En estos tiempos de enfermedad vivo como uno de los pacientes del doctor House, sometido a multitud de pruebas que no terminan de dar con el quid de la cuestión. Pero yo, a diferencia de ellos, no me muero cada diez minutos de programa. No tengo convulsiones, ni entro en parada respiratoria, ni me salen eccemas por toda la piel. Estoy sano, fresco, desesperado ya de contemplar estas cuatro paredes grises del hospital. De recorrer este pasillo tan cortísimo que ni a cien metros olímpicos llega. Mato los infinitos ratos con la impericia de un asesino poco profesional. Ojeo a Montaigne, atiendo las visitas, trato de ver a plazos los DVDs que me van trayendo. Entre las paradas cardiorrespiratorias del ordenador y las interrupciones permanentes del personal médico, la loncha de ficción más larga no creo que haya alcanzado aún los veinte minutos. Es como ver una película en Antena 3 o en Telecinco, un imposible metafísico que termina con la paciencia de quien pone verdadero interés.

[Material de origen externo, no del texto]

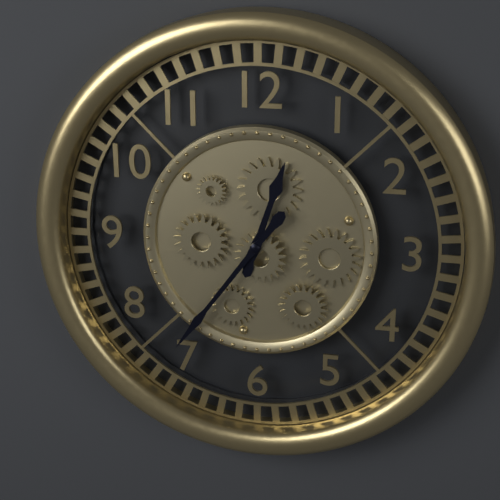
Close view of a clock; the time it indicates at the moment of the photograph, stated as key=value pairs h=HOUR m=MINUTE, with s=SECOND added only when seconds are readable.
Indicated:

Ha sido así, a trancas y barrancas, como he conseguido completar la segunda temporada de Boardwalk Empire. Noto, en relación a esta serie, que voy a contracorriente de la opinión general. Entro en los foros, leo en los periódicos, repaso las reseñas, y todo es aplauso unánime y entusiasmo general. Los sacerdotes me piden a gritos un examen de conciencia. Pero por más que lo intento, padre, no logro arrepentirme de que Boardwalk Empire no termine de gustarme. Arrancó muy bien, sí, con aquel episodio piloto firmado por Martin Scorsese que prometía un Casino trasladado a los locos años veinte. Luego, por momentos, llegamos a creernos que Los Soprano habían resucitado en una precuela donde se narraban las historietas alcohólicas de sus abuelos. Pero luego ocurrió lo de tantas otras veces: que la chispa se apaga, que los amoríos se enredan, que los secundarios insulsos y matracas reclaman su minutaje excesivo. Las tramas se dispersan, se alejan del motivo principal que nos clavaba en el sofá: los gángsters con sus jetos, con sus códigos, con sus metralletas de gatillo fácil. Las corruptelas municipales dejan paso a los traumas religiosos de las señoras, y los niños enfermitos ocupan las escenas donde antes bailaban desnudas las putas del cabaret. Es como una adaptación de Amar en tiempos revueltos pero en otros tiempos revueltos. 

Alguno dirá: es que así la trama se enriquece, se expande, toca asuntos varios para componer un fresco sobre la Norteamérica de los años veinte. Un caleidoscopio, un mural, un retrato polifacético… Pues bueno. Cojonudo. Qué palabrejas.. Pero yo no venía a eso.